== TASK GOAL ==
Return the records that follow unaltered. Omit every picture.

Collected data entries
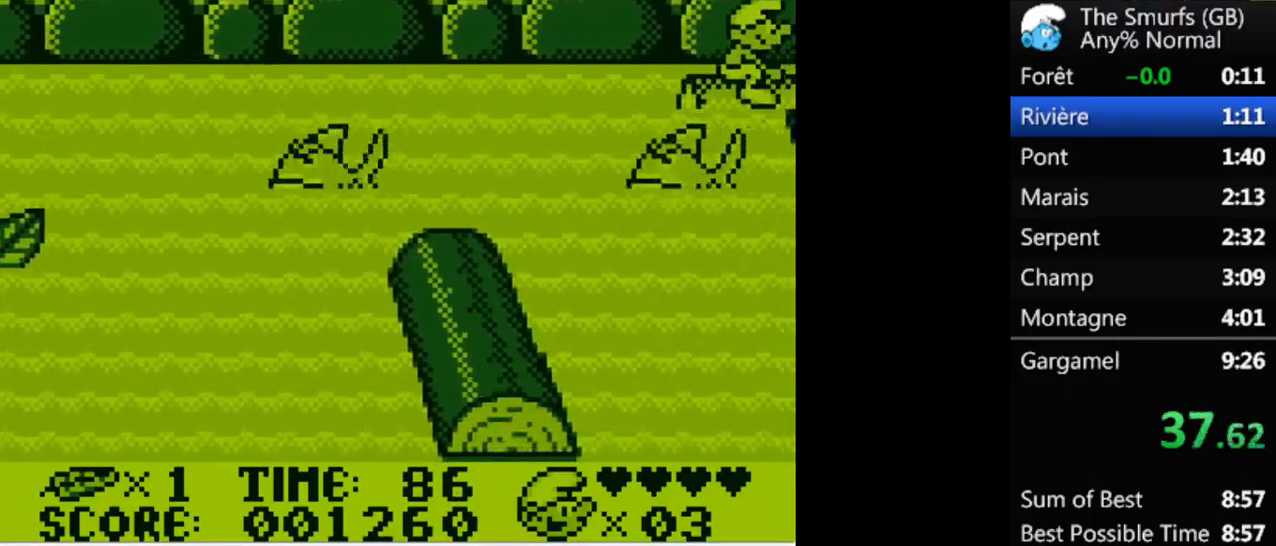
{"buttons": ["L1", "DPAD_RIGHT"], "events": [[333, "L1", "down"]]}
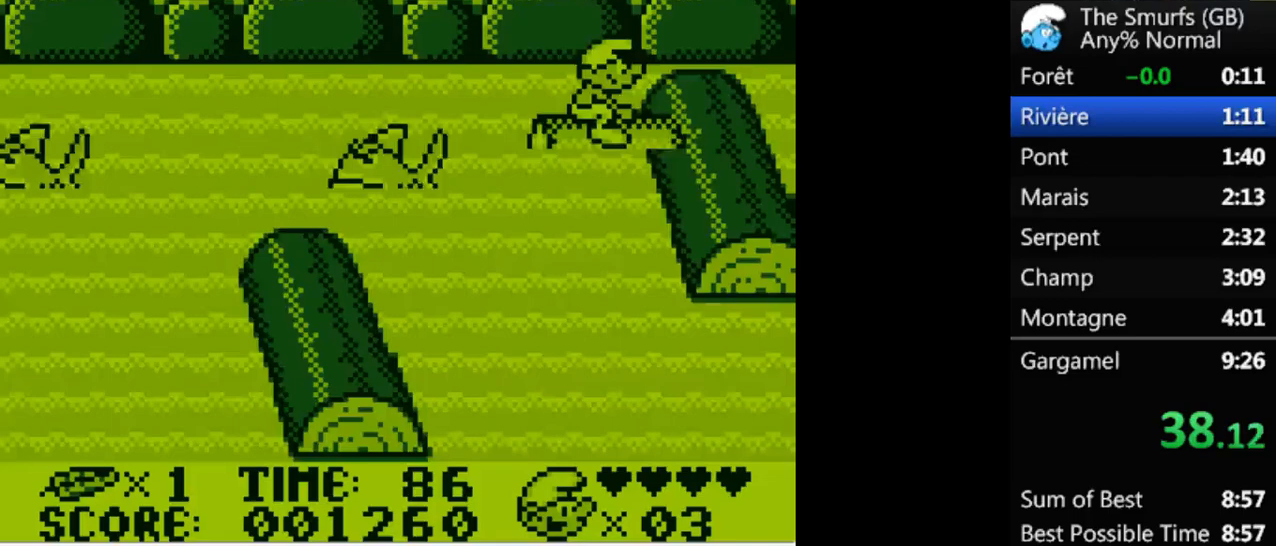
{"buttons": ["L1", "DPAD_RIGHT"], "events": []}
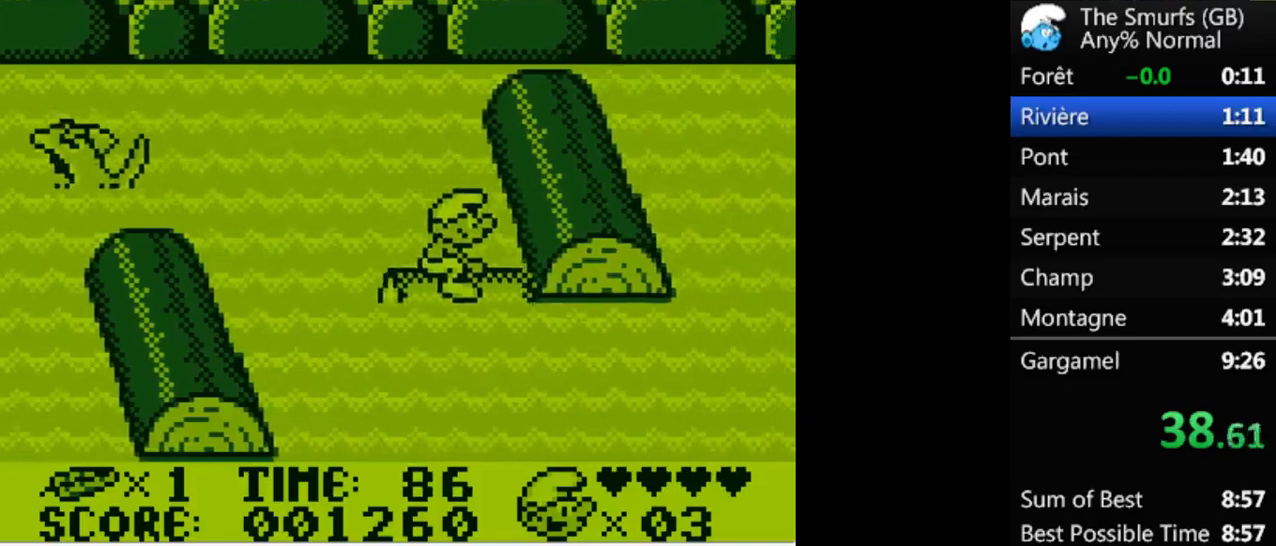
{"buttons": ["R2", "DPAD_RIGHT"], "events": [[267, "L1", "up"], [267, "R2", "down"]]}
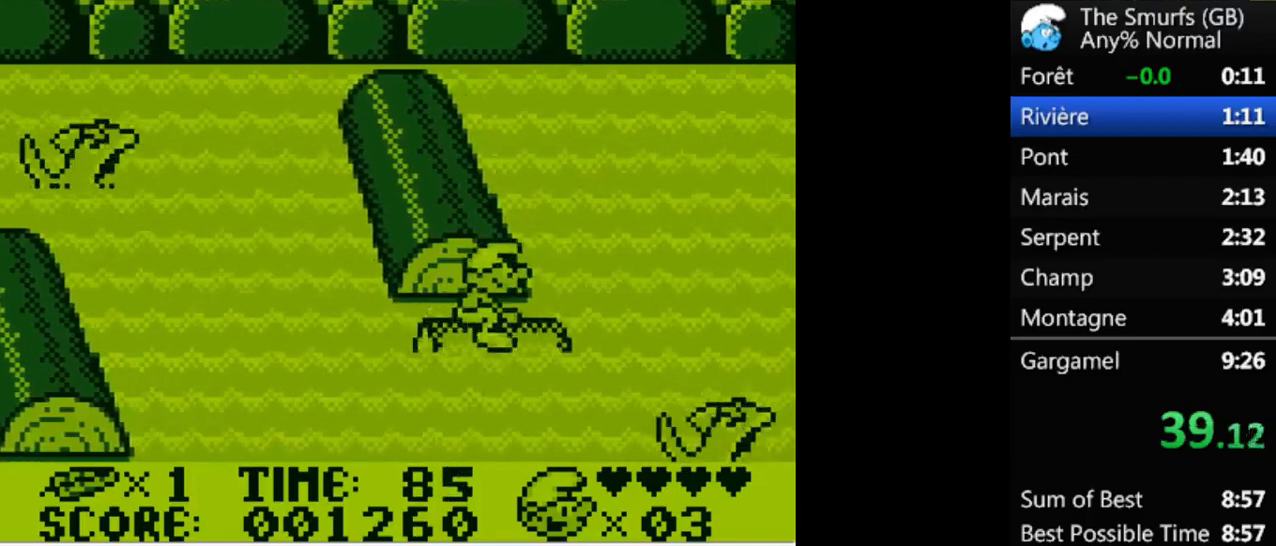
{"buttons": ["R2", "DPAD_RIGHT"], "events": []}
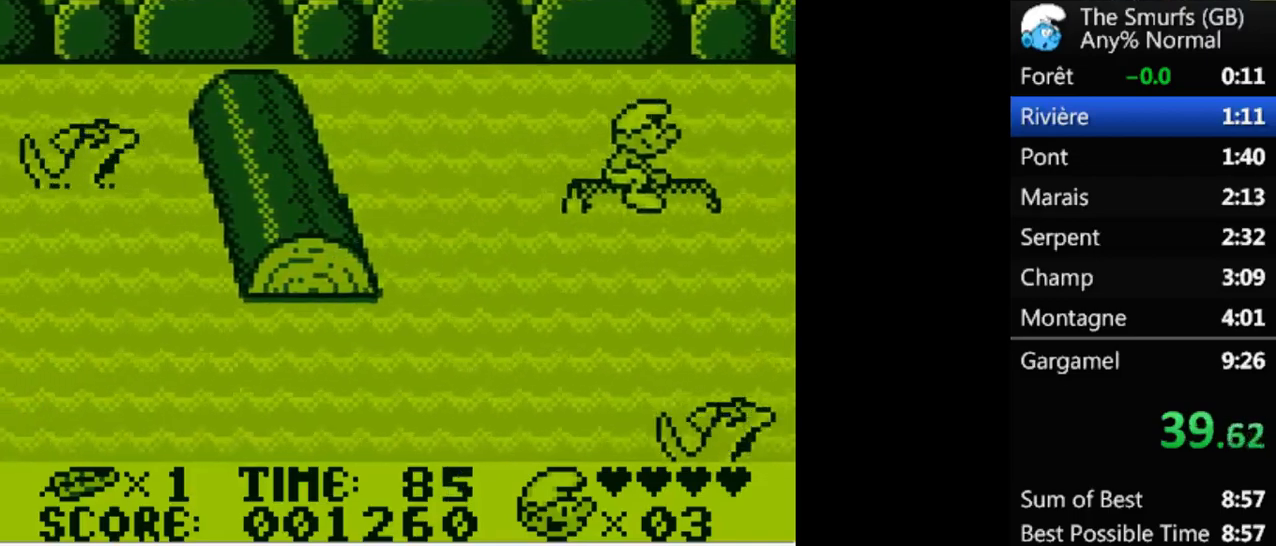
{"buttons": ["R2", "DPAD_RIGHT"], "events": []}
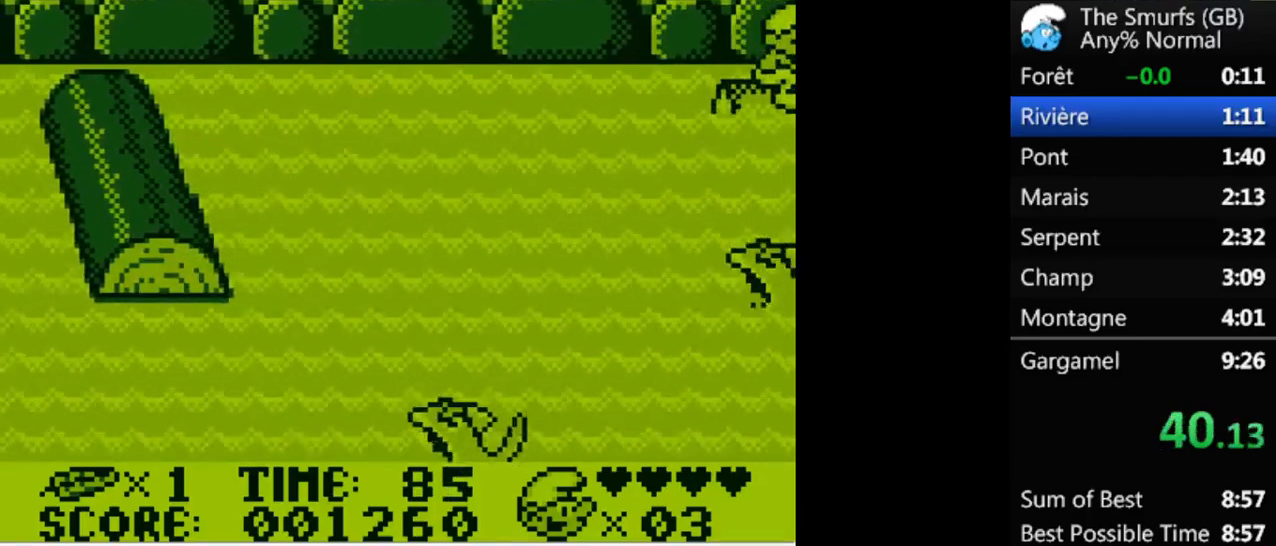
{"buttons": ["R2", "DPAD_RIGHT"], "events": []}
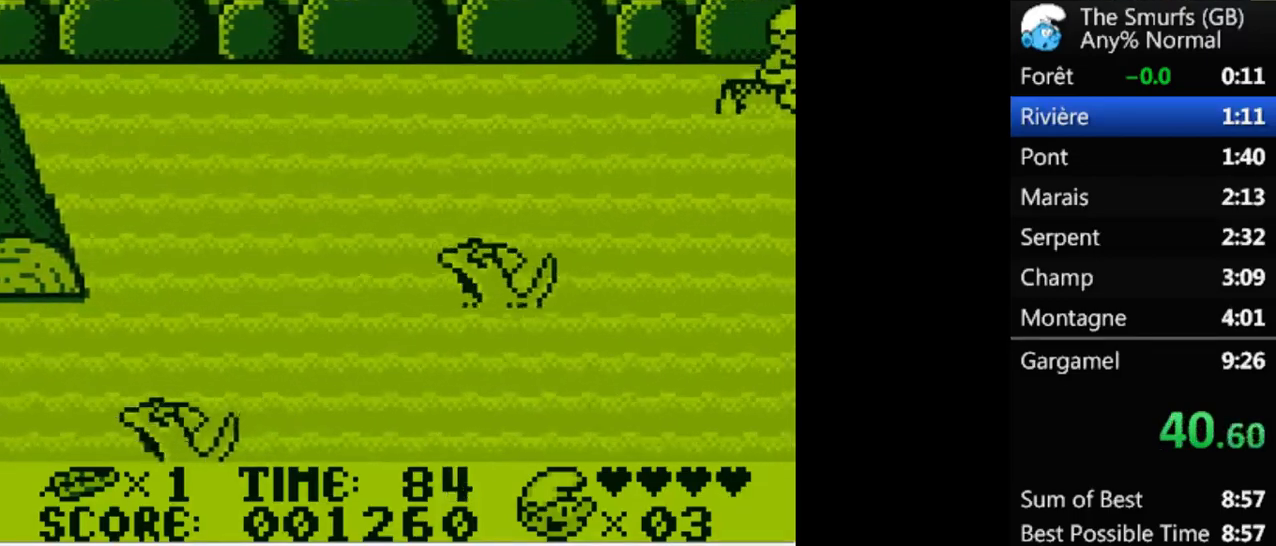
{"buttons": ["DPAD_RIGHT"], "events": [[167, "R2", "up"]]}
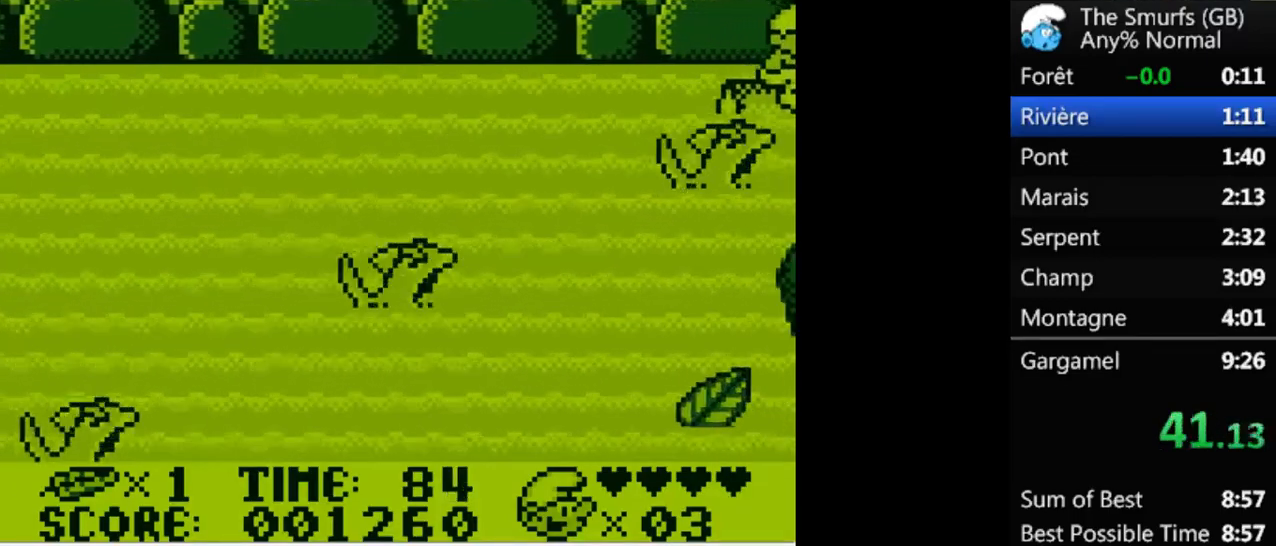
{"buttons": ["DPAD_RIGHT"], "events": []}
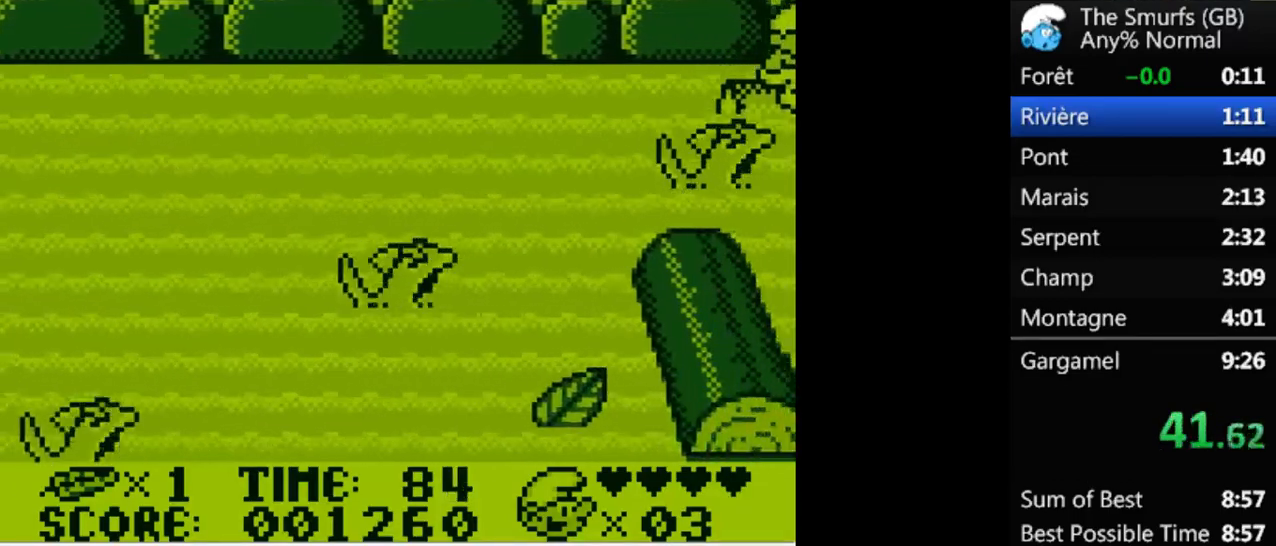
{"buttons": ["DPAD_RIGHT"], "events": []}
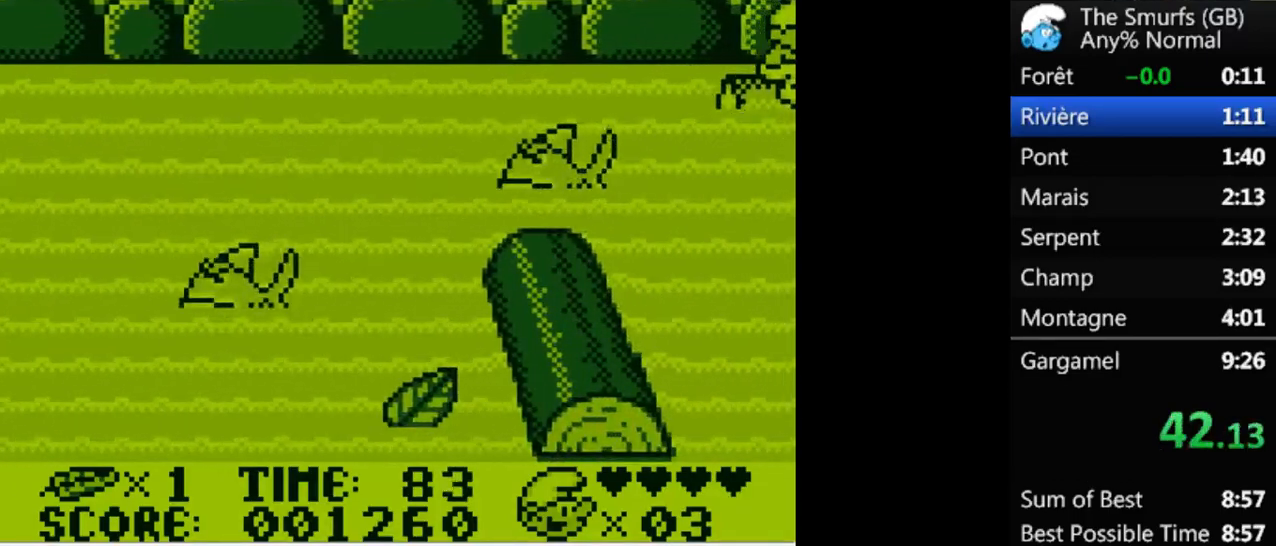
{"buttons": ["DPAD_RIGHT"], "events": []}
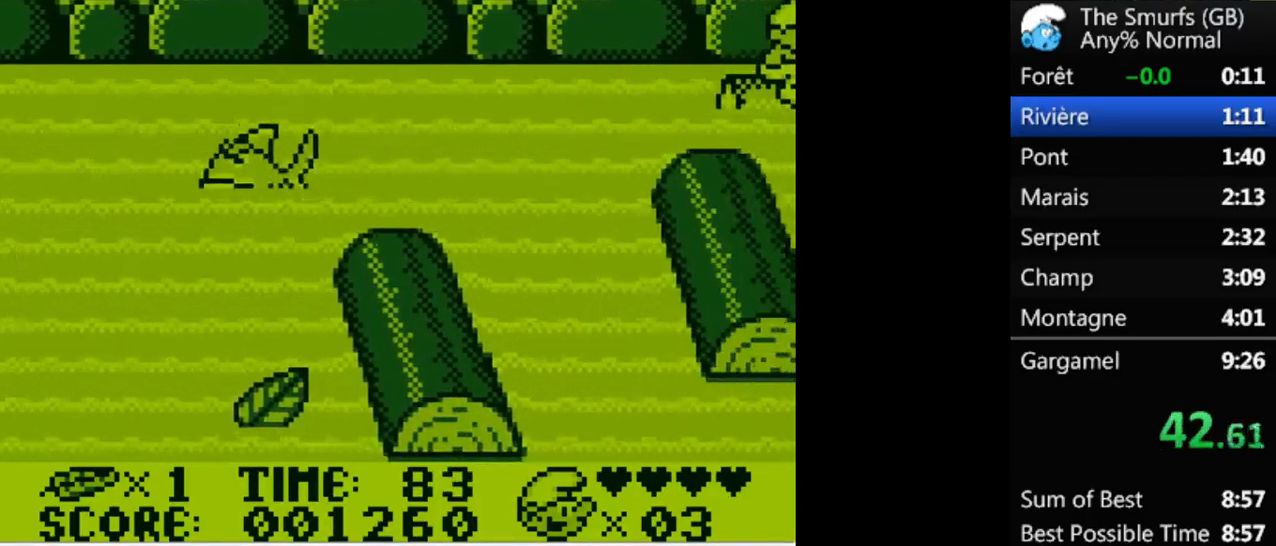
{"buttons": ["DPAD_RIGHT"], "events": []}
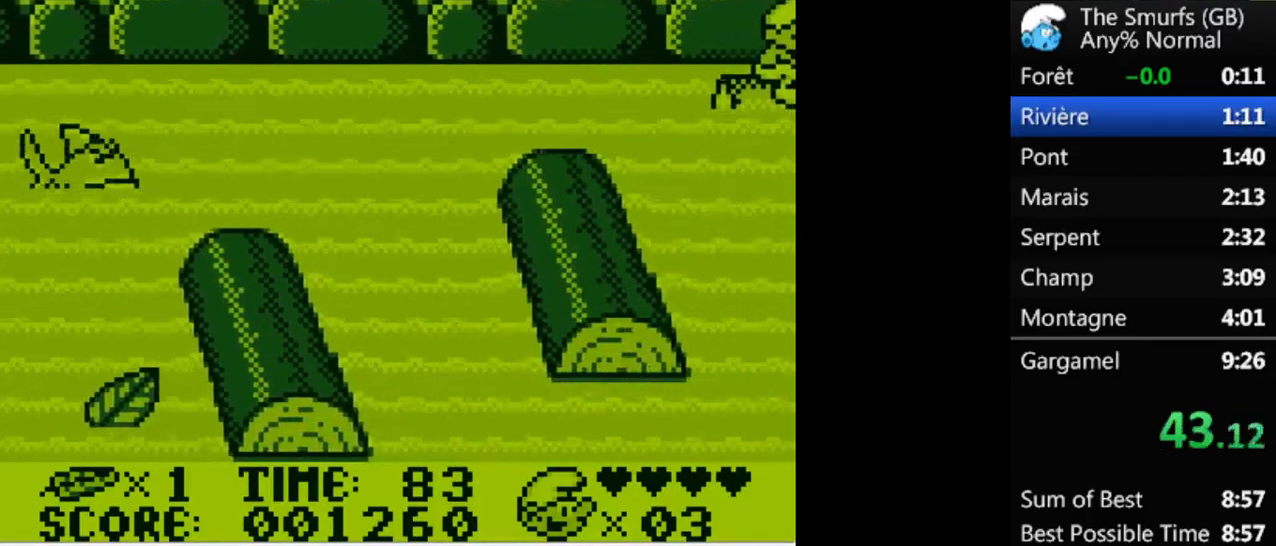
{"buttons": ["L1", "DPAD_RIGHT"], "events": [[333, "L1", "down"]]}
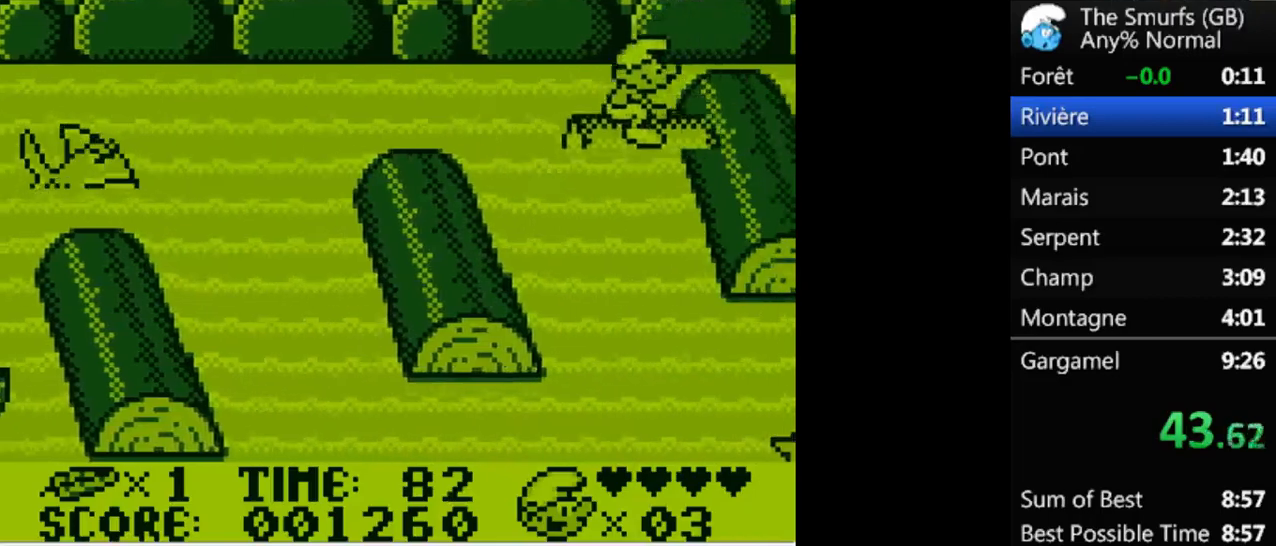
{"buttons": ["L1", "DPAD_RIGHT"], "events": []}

== TASK OUTPUT ==
{"buttons": ["L1", "DPAD_RIGHT"], "events": [[333, "L1", "down"]]}
{"buttons": ["L1", "DPAD_RIGHT"], "events": []}
{"buttons": ["R2", "DPAD_RIGHT"], "events": [[267, "L1", "up"], [267, "R2", "down"]]}
{"buttons": ["R2", "DPAD_RIGHT"], "events": []}
{"buttons": ["R2", "DPAD_RIGHT"], "events": []}
{"buttons": ["R2", "DPAD_RIGHT"], "events": []}
{"buttons": ["DPAD_RIGHT"], "events": [[167, "R2", "up"]]}
{"buttons": ["DPAD_RIGHT"], "events": []}
{"buttons": ["DPAD_RIGHT"], "events": []}
{"buttons": ["DPAD_RIGHT"], "events": []}
{"buttons": ["DPAD_RIGHT"], "events": []}
{"buttons": ["L1", "DPAD_RIGHT"], "events": [[333, "L1", "down"]]}
{"buttons": ["L1", "DPAD_RIGHT"], "events": []}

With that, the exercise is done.